## EXCERPT

*** Block opens ***

Senior managers in large National and Hub museums also have the option of attending in-house management development programmes.
LAM is useful at both levels for Archives.
LAM does not address the needs of the most senior leaders since the Heads of Service programme was withdrawn after the pilot; the need for high level networking remains.
The contextualised cross-sector nature of LAM reflects the fact that many traditional specialisms now work together either in large organisations or on projects and that working brings regions together. It is the first programme to do so. The evaluation of LAM will be useful in providing evidence to support more cross-sectoral training, filling a gap which has not yet been widely recognised in the sector.
Individual LAM attendance must be shown to impact on organisational performance if the aims of Renaissance in the Regions, Action for Archives and Inspiring Learning for All are to be achieved, for example, in terms of learning organisations.
Support mechanisms like action learning are important.
Funding is complex and a crucial issue in determining LAM participation.
Other findings by interest areas are given below:
National Museum this example museum has its own management development programme but believes that LAM should be part of the portfolio of development options on offer, mainly because of its cross-sector nature. Funding is an issue since National Museums pay their own fees; no participants have been sent from this museum in 2008.
Hub Museum there is more evidence of development plans among Future Leaders than is seen elsewhere in the survey. Qualitative evidence suggests that the contribution to change may be building as more staff attend LAM.
Smaller museums and specialisms overall, there was an extremely positive response in terms of the usefulness and success of course with affirmation of the importance of the cross-sector aspect. There is little evidence of networking with other participants after attendance.

*** Block closes ***

## GIVEN ENTRIES
*** Block opens ***

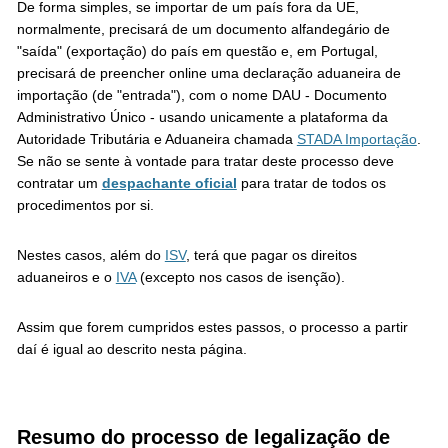
De forma simples, se importar de um país fora da UE,
normalmente, precisará de um documento alfandegário de
"saída" (exportação) do país em questão e, em Portugal,
precisará de preencher online uma declaração aduaneira de
importação (de "entrada"), com o nome DAU - Documento
Administrativo Único - usando unicamente a plataforma da
Autoridade Tributária e Aduaneira chamada
STADA Importação
.
Se não se sente à vontade para tratar deste processo deve
contratar um
despachante oficial
para tratar de todos os
procedimentos por si.
Nestes casos, além do
ISV
, terá que pagar os direitos
aduaneiros e o
IVA
(excepto nos casos de isenção).
Assim que forem cumpridos estes passos, o processo a partir
daí é igual ao descrito nesta página.
Resumo do processo de legalização de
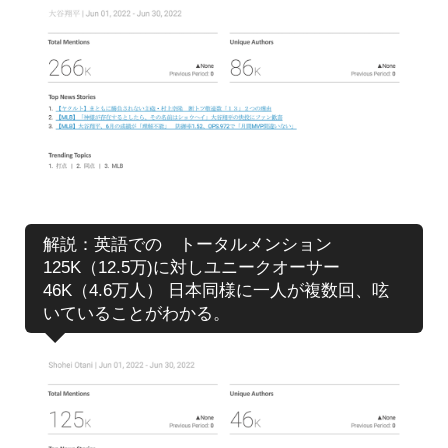
解説：英語での トータルメンション
125K（12.5万)に対しユニークオーサー
46K（4.6万人） 日本同様に一人が複数回、呟
いていることがわかる。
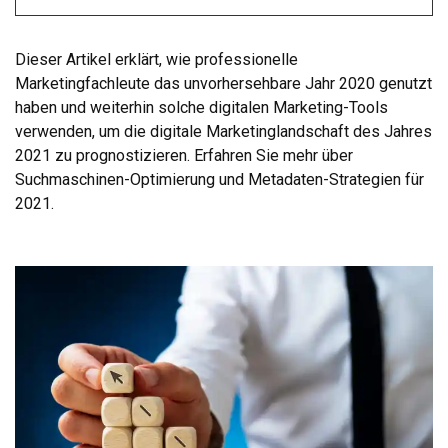
Dieser Artikel erklärt, wie professionelle
Marketingfachleute das unvorhersehbare Jahr 2020 genutzt
haben und weiterhin solche digitalen Marketing-Tools
verwenden, um die digitale Marketinglandschaft des Jahres
2021 zu prognostizieren. Erfahren Sie mehr über
Suchmaschinen-Optimierung und Metadaten-Strategien für
2021.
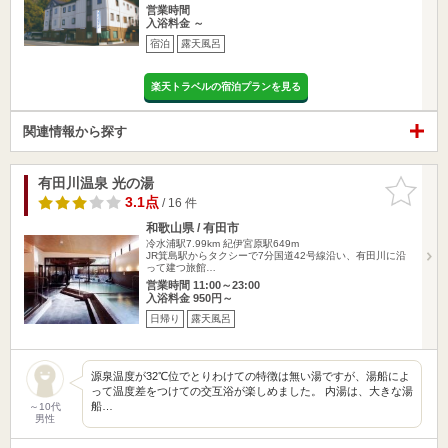
営業時間
入浴料金 ～
宿泊
露天風呂
楽天トラベルの宿泊プランを見る
関連情報から探す
有田川温泉 光の湯
お気に入
りに追加
3.1点
/ 16 件
和歌山県 / 有田市
冷水浦駅7.99km
紀伊宮原駅649m
JR箕島駅からタクシーで7分国道42号線沿い、有田川に沿
って建つ旅館…
営業時間 11:00～23:00
入浴料金 950円～
日帰り
露天風呂
源泉温度が32℃位でとりわけての特徴は無い湯ですが、湯船によ
って温度差をつけての交互浴が楽しめました。 内湯は、大きな湯
船…
～10代
男性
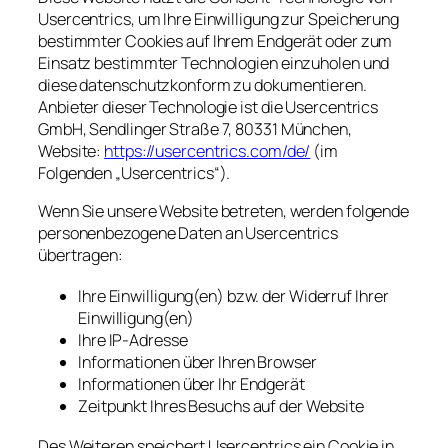
Usercentrics, um Ihre Einwilligung zur Speicherung
bestimmter Cookies auf Ihrem Endgerät oder zum
Einsatz bestimmter Technologien einzuholen und
diese datenschutzkonform zu dokumentieren.
Anbieter dieser Technologie ist die Usercentrics
GmbH, Sendlinger Straße 7, 80331 München,
Website:
https://usercentrics.com/de/
(im
Folgenden „Usercentrics“).
Wenn Sie unsere Website betreten, werden folgende
personenbezogene Daten an Usercentrics
übertragen:
Ihre Einwilligung(en) bzw. der Widerruf Ihrer
Einwilligung(en)
Ihre IP-Adresse
Informationen über Ihren Browser
Informationen über Ihr Endgerät
Zeitpunkt Ihres Besuchs auf der Website
Des Weiteren speichert Usercentrics ein Cookie in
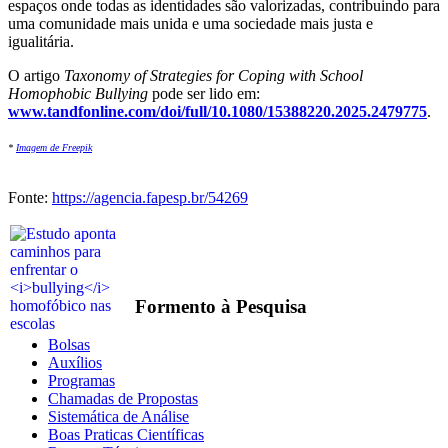
espaços onde todas as identidades são valorizadas, contribuindo para
uma comunidade mais unida e uma sociedade mais justa e
igualitária.
O artigo
Taxonomy of Strategies for Coping with School
Homophobic Bullying
pode ser lido em:
www.tandfonline.com/doi/full/10.1080/15388220.2025.2479775
.
*
Imagem de Freepik
Fonte:
https://agencia.fapesp.br/54269
Formento à Pesquisa
Bolsas
Auxílios
Programas
Chamadas de Propostas
Sistemática de Análise
Boas Praticas Científicas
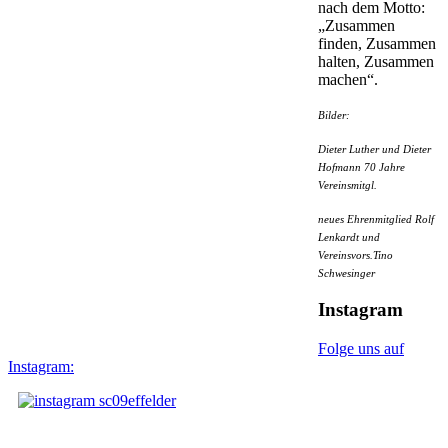
nach dem Motto:
„Zusammen
finden, Zusammen
halten, Zusammen
machen“.
Bilder:
Dieter Luther und Dieter
Hofmann 70 Jahre
Vereinsmitgl.
neues Ehrenmitglied Rolf
Lenkardt und
Vereinsvors.Tino
Schwesinger
Instagram
Folge uns auf
Instagram:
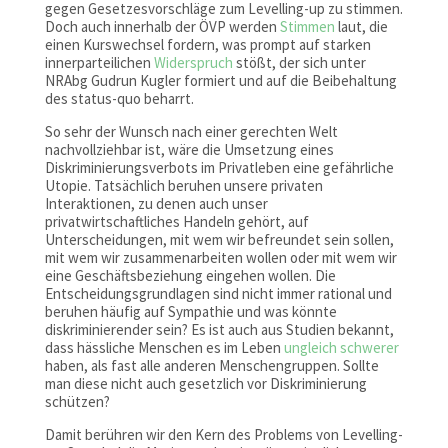
gegen Gesetzesvorschläge zum Levelling-up zu stimmen.
Doch auch innerhalb der ÖVP werden
Stimmen
laut, die
einen Kurswechsel fordern, was prompt auf starken
innerparteilichen
Widerspruch
stößt, der sich unter
NRAbg Gudrun Kugler formiert und auf die Beibehaltung
des status-quo beharrt.
So sehr der Wunsch nach einer gerechten Welt
nachvollziehbar ist, wäre die Umsetzung eines
Diskriminierungsverbots im Privatleben eine gefährliche
Utopie. Tatsächlich beruhen unsere privaten
Interaktionen, zu denen auch unser
privatwirtschaftliches Handeln gehört, auf
Unterscheidungen, mit wem wir befreundet sein sollen,
mit wem wir zusammenarbeiten wollen oder mit wem wir
eine Geschäftsbeziehung eingehen wollen. Die
Entscheidungsgrundlagen sind nicht immer rational und
beruhen häufig auf Sympathie und was könnte
diskriminierender sein? Es ist auch aus Studien bekannt,
dass hässliche Menschen es im Leben
ungleich schwerer
haben, als fast alle anderen Menschengruppen. Sollte
man diese nicht auch gesetzlich vor Diskriminierung
schützen?
Damit berühren wir den Kern des Problems von Levelling-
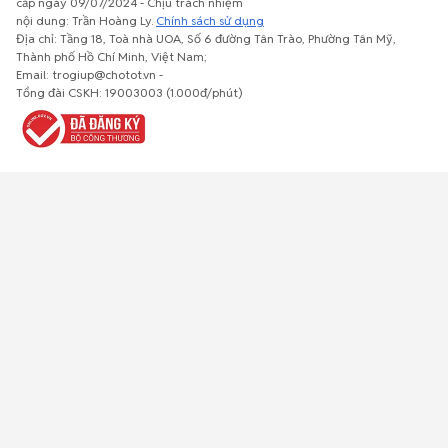
cấp ngày 09/07/2024 - Chịu trách nhiệm
nội dung: Trần Hoàng Ly.
Chính sách sử dụng
Địa chỉ: Tầng 18, Toà nhà UOA, Số 6 đường Tân Trào, Phường Tân Mỹ,
Thành phố Hồ Chí Minh, Việt Nam;
Email: trogiup@chotot.vn -
Bất động
Xe cộ
Thú cưng
Đồ gia
Giải trí, Thể
Tổng đài CSKH: 19003003 (1.000đ/phút)
sản
dụng, nội
thao, Sở
thất, cây
thích
cảnh
Việc làm
Đồ điện tử
Tủ lạnh, máy
Đồ dùng văn
Thời trang,
lạnh, máy
phòng,
Đồ dùng cá
giặt
công nông
nhân
nghiệp
Về trang chủ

*** Block closes ***

## WORK INSTRUCTION 1
According to the excerpt about the LAM programme, which programme was withdrawn after the pilot?
## WORK INSTRUCTION 2
Turn the records, from their first line through the line containing "Des Weiteren speichert", into a Markdown table with columns named Row and Line, skipping blank lines. Leave the pictures out.

## OUTPUT 1
The Heads of Service programme.

## OUTPUT 2
| Row | Line |
|---|---|
| 1 | De forma simples, se importar de um país fora da UE, |
| 2 | normalmente, precisará de um documento alfandegário de |
| 3 | "saída" (exportação) do país em questão e, em Portugal, |
| 4 | precisará de preencher online uma declaração aduaneira de |
| 5 | importação (de "entrada"), com o nome DAU - Documento |
| 6 | Administrativo Único - usando unicamente a plataforma da |
| 7 | Autoridade Tributária e Aduaneira chamada |
| 8 | STADA Importação |
| 9 | . |
| 10 | Se não se sente à vontade para tratar deste processo deve |
| 11 | contratar um |
| 12 | despachante oficial |
| 13 | para tratar de todos os |
| 14 | procedimentos por si. |
| 15 | Nestes casos, além do |
| 16 | ISV |
| 17 | , terá que pagar os direitos |
| 18 | aduaneiros e o |
| 19 | IVA |
| 20 | (excepto nos casos de isenção). |
| 21 | Assim que forem cumpridos estes passos, o processo a partir |
| 22 | daí é igual ao descrito nesta página. |
| 23 | Resumo do processo de legalização de |
| 24 | 解説：英語での トータルメンション |
| 25 | 125K（12.5万)に対しユニークオーサー |
| 26 | 46K（4.6万人） 日本同様に一人が複数回、呟 |
| 27 | いていることがわかる。 |
| 28 | Dieser Artikel erklärt, wie professionelle |
| 29 | Marketingfachleute das unvorhersehbare Jahr 2020 genutzt |
| 30 | haben und weiterhin solche digitalen Marketing-Tools |
| 31 | verwenden, um die digitale Marketinglandschaft des Jahres |
| 32 | 2021 zu prognostizieren. Erfahren Sie mehr über |
| 33 | Suchmaschinen-Optimierung und Metadaten-Strategien für |
| 34 | 2021. |
| 35 | 営業時間 |
| 36 | 入浴料金 ～ |
| 37 | 宿泊 |
| 38 | 露天風呂 |
| 39 | 楽天トラベルの宿泊プランを見る |
| 40 | 関連情報から探す |
| 41 | 有田川温泉 光の湯 |
| 42 | お気に入 |
| 43 | りに追加 |
| 44 | 3.1点 |
| 45 | / 16 件 |
| 46 | 和歌山県 / 有田市 |
| 47 | 冷水浦駅7.99km |
| 48 | 紀伊宮原駅649m |
| 49 | JR箕島駅からタクシーで7分国道42号線沿い、有田川に沿 |
| 50 | って建つ旅館… |
| 51 | 営業時間 11:00～23:00 |
| 52 | 入浴料金 950円～ |
| 53 | 日帰り |
| 54 | 露天風呂 |
| 55 | 源泉温度が32℃位でとりわけての特徴は無い湯ですが、湯船によ |
| 56 | って温度差をつけての交互浴が楽しめました。 内湯は、大きな湯 |
| 57 | 船… |
| 58 | ～10代 |
| 59 | 男性 |
| 60 | Usercentrics, um Ihre Einwilligung zur Speicherung |
| 61 | bestimmter Cookies auf Ihrem Endgerät oder zum |
| 62 | Einsatz bestimmter Technologien einzuholen und |
| 63 | diese datenschutzkonform zu dokumentieren. |
| 64 | Anbieter dieser Technologie ist die Usercentrics |
| 65 | GmbH, Sendlinger Straße 7, 80331 München, |
| 66 | Website: |
| 67 | https://usercentrics.com/de/ |
| 68 | (im |
| 69 | Folgenden „Usercentrics“). |
| 70 | Wenn Sie unsere Website betreten, werden folgende |
| 71 | personenbezogene Daten an Usercentrics |
| 72 | übertragen: |
| 73 | Ihre Einwilligung(en) bzw. der Widerruf Ihrer |
| 74 | Einwilligung(en) |
| 75 | Ihre IP-Adresse |
| 76 | Informationen über Ihren Browser |
| 77 | Informationen über Ihr Endgerät |
| 78 | Zeitpunkt Ihres Besuchs auf der Website |
| 79 | Des Weiteren speichert Usercentrics ein Cookie in |